• [Problems and tasks]
1) Answer these questions from the interview with Charlotte Cornfield, one line each:
(a) In what year did the interviewee move to Montreal, and for what?
(b) Who produced the new record?
(c) In what city and year was the Crabbb show that 'Squiddd' is about?
2) Reproduce word for word the stretch of the Charlotte Cornfield interview from "There’s a big" through "immediacy to it.".
3) Carry on the interview with Charlotte Cornfield, picking up right after its final sentence.

• [Excerpt]

Writing characters and people outside yourself was a new thing for this record – where were you pulling inspiration for those people from?

I pulled a lot from books, movies, and TV; sometimes I would see a scene that would inspire me to write something. I’ve always been drawn to short stories as a form, so I felt like this was really the first time I’ve tried to go deep on that in a song. Then for the songs that were more from my own life, it was about revisiting an experience in detail and trying to explore aspects of it that are still mysterious to me. The question marks and the ambiguity and the mystery of things is really an intriguing thing to write about. 

The faded rockstar character in ‘Lost Leader’ is a particularly compelling one – tell us about him.

That character is a composite of a few people that I’ve encountered over the years, but really it’s just something that I’ve witnessed in my own fandom of music as I’ve come of age and been in this community for a long time. I see people who I used to really worship in my teens just be human, and there’s a wide scope of that: sometimes they’re human beings with flaws like all of us, and then sometimes there’s some big ego, narcissism struggles, and addiction and abuse of power. I don’t think the song is a comment on that in a dark way, it’s more just saying: this thing is real. This character is real. I think there’s an empathy for their struggle, because the problem of putting people on a pedestal is that inevitable fall from grace when you learn that everybody’s a human being at the end of the day. 

‘Squiddd’, meanwhile, is about a more wholesome meeting at a real-life gig of a band called Crabbb years ago. Were you aware that we have a post-punk band called Squid over here…

Yes! I didn’t know until after I wrote the song, and then when we were in the studio, I was like… should we change the song? And everyone said, ‘No, no, no, just leave it…’ [That song is set] at a turning point in my life that I keep revisiting because there was so much serendipity and kismet involved. I just remember being so struck by that show. It was in Montreal, in the loft scene in 2012, which was a real moment in time, so I just wanted to revisit that and inhabit that. 

You’ve spoken before about being in the city as Arcade Fire and Broken Social Scene were blowing up – how inspiring was that time?

I moved to Montreal in 2006 for university, and then when I moved to New York in 2012 it felt like the end of that specific era, which is why I had the itch to leave and go explore something new. Those times were so potent and powerful. In Montreal, at that time, it felt like you could do things. I just remember it felt so empowering to book a show, to bring people out, to have members of bands that I love show up at shows with everybody drinking at the same bars, eating in the same restaurants. At the time, my music world in Montreal was limited to mostly Anglophone, indie rock and so it was actually a really small community and I met people and felt very welcomed as an artist really quickly. It just felt like I was really dipping my toes into doing this properly.

Charlotte Cornfield
Charlotte Cornfield photographed by Sara Melvin

There’s a big group of musicians involved with this record. Why did you want to invite them all in?

The last record I made, it was just this amazing producer Josh Kaufmann and me playing all the instruments. And I loved doing that, but I knew that I wanted to do something different with this record and have more people be involved. And then, when I started chatting with Phil Weinrobe who produced it, he was like, ‘Well, why don’t we just put a band in a room and see what happens?’ So we put our heads together and put together a band of dream musicians. No one heard a note before the first day of tracking, so there was this real freshness and emotional immediacy to it.

Musicians including Feist, who I believe you met on a Whatsapp group for touring mums? How important has that support network been?

• [Dataset extract]
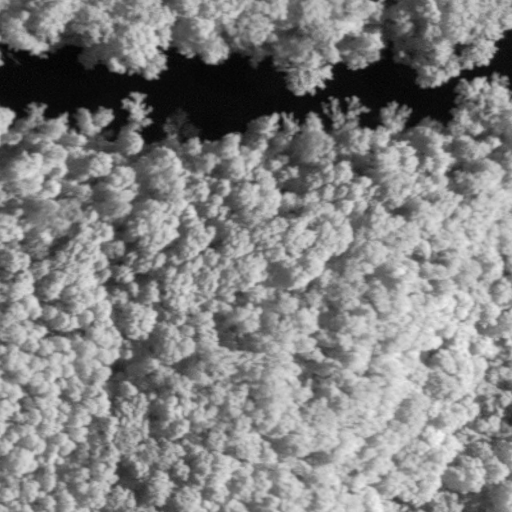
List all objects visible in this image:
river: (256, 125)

---

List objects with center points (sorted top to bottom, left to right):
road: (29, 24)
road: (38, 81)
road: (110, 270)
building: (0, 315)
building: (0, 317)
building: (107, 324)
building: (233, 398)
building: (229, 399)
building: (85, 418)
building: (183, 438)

...

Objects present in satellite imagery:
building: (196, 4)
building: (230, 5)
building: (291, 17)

• [Responses in order]
1)
(a) 2006, for university.
(b) Phil Weinrobe.
(c) Montreal, in 2012.

2)
There’s a big group of musicians involved with this record. Why did you want to invite them all in?

The last record I made, it was just this amazing producer Josh Kaufmann and me playing all the instruments. And I loved doing that, but I knew that I wanted to do something different with this record and have more people be involved. And then, when I started chatting with Phil Weinrobe who produced it, he was like, ‘Well, why don’t we just put a band in a room and see what happens?’ So we put our heads together and put together a band of dream musicians. No one heard a note before the first day of tracking, so there was this real freshness and emotional immediacy to it.

3)
It’s everybody from bands with huge budgets who are touring on buses and have the luxury experience to people who can’t afford a babysitter, travelling in a Corolla. Everyone has a lot of different kinds of life stressors, but there’s this common ground which we’re all navigating of how to be a mum and a musician at the same time. It’s been a beautiful support network of everything from ‘what kind of pack and play should you have on the road?’ to ‘I feel like I’m about to have a breakdown, what should I do?’ 

What would you change in the industry to make it better for working mothers?

I think just more support at every level. Normalising mums being on the road and it not having to be this huge thing to ask a promoter or venue to make accommodations for it. A lot of the types of things that I’ve been hearing in the chat are: I got dropped by my agents after I had a baby. My manager dropped me three months after I had a kid, or my manager is pressuring me to do X, Y, and Z and it means I have to be away from my kid and I don’t want to. There is this discrimination, and nobody cares when it’s dads because somebody’s at home holding down the fort and taking care of the kid. But if it’s a mum, it’s like people still have this bias that you should be at home, or if you’re not, then what use are you if you’re not able to perform a million shows a year? I’m fortunate to live in Canada where there’s a social safety net and some support for the arts, but a lot of the folks in this group chat are in the US where there’s none of that and I just really feel for all of my peers down there who are trying to make this work.

Dealing with those systems, community becomes even more important than ever – do you feel like you’ve properly found yours?

I feel so supported by the community. And I think, because the business of it is so tumultuous and weird, the humanity of being able to support people I believe in and feeling that community support from other people is how this thing is sustainable. Definitely on this record, I felt so supported and I’m so grateful. The generosity of time and spirit and musical energy has meant a lot to me. 

Lucy Dacus is another musician who’s sung your praises online – have your paths crossed?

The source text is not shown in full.